# Given data
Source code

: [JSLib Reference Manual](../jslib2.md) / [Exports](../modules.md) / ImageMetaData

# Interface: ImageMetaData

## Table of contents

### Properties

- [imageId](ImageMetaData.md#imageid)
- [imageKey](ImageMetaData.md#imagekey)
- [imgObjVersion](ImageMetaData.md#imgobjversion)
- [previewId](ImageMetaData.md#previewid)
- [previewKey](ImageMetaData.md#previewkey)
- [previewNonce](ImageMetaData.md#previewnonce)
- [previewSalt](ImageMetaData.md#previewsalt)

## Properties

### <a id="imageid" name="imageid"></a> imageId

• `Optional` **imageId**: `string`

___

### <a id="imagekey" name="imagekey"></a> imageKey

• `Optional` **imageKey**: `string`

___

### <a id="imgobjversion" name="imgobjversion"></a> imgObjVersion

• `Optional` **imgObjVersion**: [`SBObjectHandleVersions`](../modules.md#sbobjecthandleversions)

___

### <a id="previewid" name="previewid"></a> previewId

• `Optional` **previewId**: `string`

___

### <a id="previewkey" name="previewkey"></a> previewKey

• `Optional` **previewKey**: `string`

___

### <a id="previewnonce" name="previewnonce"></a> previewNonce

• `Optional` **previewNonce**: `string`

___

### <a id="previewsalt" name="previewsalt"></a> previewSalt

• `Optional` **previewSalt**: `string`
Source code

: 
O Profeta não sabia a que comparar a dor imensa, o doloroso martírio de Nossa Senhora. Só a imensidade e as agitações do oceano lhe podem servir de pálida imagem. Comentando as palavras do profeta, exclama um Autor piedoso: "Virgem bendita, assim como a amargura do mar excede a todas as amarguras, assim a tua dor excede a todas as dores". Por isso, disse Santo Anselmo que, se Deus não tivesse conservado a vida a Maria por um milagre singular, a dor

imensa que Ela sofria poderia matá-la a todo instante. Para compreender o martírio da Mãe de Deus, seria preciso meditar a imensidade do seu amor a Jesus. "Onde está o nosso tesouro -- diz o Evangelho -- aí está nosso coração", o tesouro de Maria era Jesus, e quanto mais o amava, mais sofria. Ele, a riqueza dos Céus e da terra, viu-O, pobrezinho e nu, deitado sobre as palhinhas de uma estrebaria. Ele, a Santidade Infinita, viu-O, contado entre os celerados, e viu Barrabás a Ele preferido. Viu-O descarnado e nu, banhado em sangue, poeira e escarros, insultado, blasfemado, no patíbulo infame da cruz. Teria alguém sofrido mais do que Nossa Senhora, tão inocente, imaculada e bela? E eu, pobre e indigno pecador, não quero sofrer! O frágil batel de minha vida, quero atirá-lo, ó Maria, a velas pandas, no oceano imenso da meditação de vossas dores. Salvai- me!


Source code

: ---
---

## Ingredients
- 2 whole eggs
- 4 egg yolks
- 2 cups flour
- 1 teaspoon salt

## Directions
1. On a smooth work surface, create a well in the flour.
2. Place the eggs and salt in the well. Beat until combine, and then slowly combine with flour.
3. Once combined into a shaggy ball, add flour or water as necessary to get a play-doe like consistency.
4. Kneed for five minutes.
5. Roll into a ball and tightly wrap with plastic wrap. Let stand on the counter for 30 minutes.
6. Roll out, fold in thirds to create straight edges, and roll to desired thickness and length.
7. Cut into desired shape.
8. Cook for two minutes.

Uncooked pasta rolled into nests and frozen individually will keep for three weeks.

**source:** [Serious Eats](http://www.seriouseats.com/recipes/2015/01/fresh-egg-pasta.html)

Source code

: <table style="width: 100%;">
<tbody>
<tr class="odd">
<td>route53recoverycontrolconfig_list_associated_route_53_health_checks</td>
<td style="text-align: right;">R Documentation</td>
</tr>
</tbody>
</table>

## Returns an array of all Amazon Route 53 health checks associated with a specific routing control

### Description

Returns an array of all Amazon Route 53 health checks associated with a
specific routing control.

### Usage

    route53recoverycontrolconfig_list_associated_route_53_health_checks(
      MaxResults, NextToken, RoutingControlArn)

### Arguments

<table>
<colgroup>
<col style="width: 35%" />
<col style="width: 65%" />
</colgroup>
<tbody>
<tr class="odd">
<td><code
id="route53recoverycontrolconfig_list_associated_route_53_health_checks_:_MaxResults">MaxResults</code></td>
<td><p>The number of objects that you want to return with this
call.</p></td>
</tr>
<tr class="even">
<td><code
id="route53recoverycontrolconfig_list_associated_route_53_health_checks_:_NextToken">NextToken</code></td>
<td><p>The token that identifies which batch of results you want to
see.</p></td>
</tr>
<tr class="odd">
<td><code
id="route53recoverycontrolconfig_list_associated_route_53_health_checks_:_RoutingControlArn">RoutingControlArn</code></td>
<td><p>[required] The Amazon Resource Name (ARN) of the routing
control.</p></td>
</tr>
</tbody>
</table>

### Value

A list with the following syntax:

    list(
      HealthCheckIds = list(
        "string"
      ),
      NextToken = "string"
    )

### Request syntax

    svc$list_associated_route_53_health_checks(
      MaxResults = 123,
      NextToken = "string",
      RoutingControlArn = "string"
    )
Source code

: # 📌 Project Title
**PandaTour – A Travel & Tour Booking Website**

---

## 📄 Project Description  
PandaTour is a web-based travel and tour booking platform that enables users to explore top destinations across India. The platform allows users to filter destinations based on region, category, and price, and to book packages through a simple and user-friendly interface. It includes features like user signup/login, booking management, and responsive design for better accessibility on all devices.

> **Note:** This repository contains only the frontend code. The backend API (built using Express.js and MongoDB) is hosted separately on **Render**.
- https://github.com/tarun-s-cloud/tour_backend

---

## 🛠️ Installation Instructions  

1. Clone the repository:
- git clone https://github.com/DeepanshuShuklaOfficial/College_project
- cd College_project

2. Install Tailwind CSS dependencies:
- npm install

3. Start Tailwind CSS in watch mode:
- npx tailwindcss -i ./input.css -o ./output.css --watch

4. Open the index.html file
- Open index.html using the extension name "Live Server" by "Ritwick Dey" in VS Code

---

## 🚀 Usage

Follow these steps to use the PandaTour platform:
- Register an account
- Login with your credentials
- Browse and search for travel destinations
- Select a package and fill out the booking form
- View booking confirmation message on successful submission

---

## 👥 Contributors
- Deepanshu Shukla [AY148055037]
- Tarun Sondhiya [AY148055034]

# What this task involves
Reproduce every item above in its original order, keeping each character, line break, and mark of punctuation unchanged.

# Response to the task
Source code

: [JSLib Reference Manual](../jslib2.md) / [Exports](../modules.md) / ImageMetaData

# Interface: ImageMetaData

## Table of contents

### Properties

- [imageId](ImageMetaData.md#imageid)
- [imageKey](ImageMetaData.md#imagekey)
- [imgObjVersion](ImageMetaData.md#imgobjversion)
- [previewId](ImageMetaData.md#previewid)
- [previewKey](ImageMetaData.md#previewkey)
- [previewNonce](ImageMetaData.md#previewnonce)
- [previewSalt](ImageMetaData.md#previewsalt)

## Properties

### <a id="imageid" name="imageid"></a> imageId

• `Optional` **imageId**: `string`

___

### <a id="imagekey" name="imagekey"></a> imageKey

• `Optional` **imageKey**: `string`

___

### <a id="imgobjversion" name="imgobjversion"></a> imgObjVersion

• `Optional` **imgObjVersion**: [`SBObjectHandleVersions`](../modules.md#sbobjecthandleversions)

___

### <a id="previewid" name="previewid"></a> previewId

• `Optional` **previewId**: `string`

___

### <a id="previewkey" name="previewkey"></a> previewKey

• `Optional` **previewKey**: `string`

___

### <a id="previewnonce" name="previewnonce"></a> previewNonce

• `Optional` **previewNonce**: `string`

___

### <a id="previewsalt" name="previewsalt"></a> previewSalt

• `Optional` **previewSalt**: `string`
Source code

: 
O Profeta não sabia a que comparar a dor imensa, o doloroso martírio de Nossa Senhora. Só a imensidade e as agitações do oceano lhe podem servir de pálida imagem. Comentando as palavras do profeta, exclama um Autor piedoso: "Virgem bendita, assim como a amargura do mar excede a todas as amarguras, assim a tua dor excede a todas as dores". Por isso, disse Santo Anselmo que, se Deus não tivesse conservado a vida a Maria por um milagre singular, a dor

imensa que Ela sofria poderia matá-la a todo instante. Para compreender o martírio da Mãe de Deus, seria preciso meditar a imensidade do seu amor a Jesus. "Onde está o nosso tesouro -- diz o Evangelho -- aí está nosso coração", o tesouro de Maria era Jesus, e quanto mais o amava, mais sofria. Ele, a riqueza dos Céus e da terra, viu-O, pobrezinho e nu, deitado sobre as palhinhas de uma estrebaria. Ele, a Santidade Infinita, viu-O, contado entre os celerados, e viu Barrabás a Ele preferido. Viu-O descarnado e nu, banhado em sangue, poeira e escarros, insultado, blasfemado, no patíbulo infame da cruz. Teria alguém sofrido mais do que Nossa Senhora, tão inocente, imaculada e bela? E eu, pobre e indigno pecador, não quero sofrer! O frágil batel de minha vida, quero atirá-lo, ó Maria, a velas pandas, no oceano imenso da meditação de vossas dores. Salvai- me!


Source code

: ---
---

## Ingredients
- 2 whole eggs
- 4 egg yolks
- 2 cups flour
- 1 teaspoon salt

## Directions
1. On a smooth work surface, create a well in the flour.
2. Place the eggs and salt in the well. Beat until combine, and then slowly combine with flour.
3. Once combined into a shaggy ball, add flour or water as necessary to get a play-doe like consistency.
4. Kneed for five minutes.
5. Roll into a ball and tightly wrap with plastic wrap. Let stand on the counter for 30 minutes.
6. Roll out, fold in thirds to create straight edges, and roll to desired thickness and length.
7. Cut into desired shape.
8. Cook for two minutes.

Uncooked pasta rolled into nests and frozen individually will keep for three weeks.

**source:** [Serious Eats](http://www.seriouseats.com/recipes/2015/01/fresh-egg-pasta.html)

Source code

: <table style="width: 100%;">
<tbody>
<tr class="odd">
<td>route53recoverycontrolconfig_list_associated_route_53_health_checks</td>
<td style="text-align: right;">R Documentation</td>
</tr>
</tbody>
</table>

## Returns an array of all Amazon Route 53 health checks associated with a specific routing control

### Description

Returns an array of all Amazon Route 53 health checks associated with a
specific routing control.

### Usage

    route53recoverycontrolconfig_list_associated_route_53_health_checks(
      MaxResults, NextToken, RoutingControlArn)

### Arguments

<table>
<colgroup>
<col style="width: 35%" />
<col style="width: 65%" />
</colgroup>
<tbody>
<tr class="odd">
<td><code
id="route53recoverycontrolconfig_list_associated_route_53_health_checks_:_MaxResults">MaxResults</code></td>
<td><p>The number of objects that you want to return with this
call.</p></td>
</tr>
<tr class="even">
<td><code
id="route53recoverycontrolconfig_list_associated_route_53_health_checks_:_NextToken">NextToken</code></td>
<td><p>The token that identifies which batch of results you want to
see.</p></td>
</tr>
<tr class="odd">
<td><code
id="route53recoverycontrolconfig_list_associated_route_53_health_checks_:_RoutingControlArn">RoutingControlArn</code></td>
<td><p>[required] The Amazon Resource Name (ARN) of the routing
control.</p></td>
</tr>
</tbody>
</table>

### Value

A list with the following syntax:

    list(
      HealthCheckIds = list(
        "string"
      ),
      NextToken = "string"
    )

### Request syntax

    svc$list_associated_route_53_health_checks(
      MaxResults = 123,
      NextToken = "string",
      RoutingControlArn = "string"
    )
Source code

: # 📌 Project Title
**PandaTour – A Travel & Tour Booking Website**

---

## 📄 Project Description  
PandaTour is a web-based travel and tour booking platform that enables users to explore top destinations across India. The platform allows users to filter destinations based on region, category, and price, and to book packages through a simple and user-friendly interface. It includes features like user signup/login, booking management, and responsive design for better accessibility on all devices.

> **Note:** This repository contains only the frontend code. The backend API (built using Express.js and MongoDB) is hosted separately on **Render**.
- https://github.com/tarun-s-cloud/tour_backend

---

## 🛠️ Installation Instructions  

1. Clone the repository:
- git clone https://github.com/DeepanshuShuklaOfficial/College_project
- cd College_project

2. Install Tailwind CSS dependencies:
- npm install

3. Start Tailwind CSS in watch mode:
- npx tailwindcss -i ./input.css -o ./output.css --watch

4. Open the index.html file
- Open index.html using the extension name "Live Server" by "Ritwick Dey" in VS Code

---

## 🚀 Usage

Follow these steps to use the PandaTour platform:
- Register an account
- Login with your credentials
- Browse and search for travel destinations
- Select a package and fill out the booking form
- View booking confirmation message on successful submission

---

## 👥 Contributors
- Deepanshu Shukla [AY148055037]
- Tarun Sondhiya [AY148055034]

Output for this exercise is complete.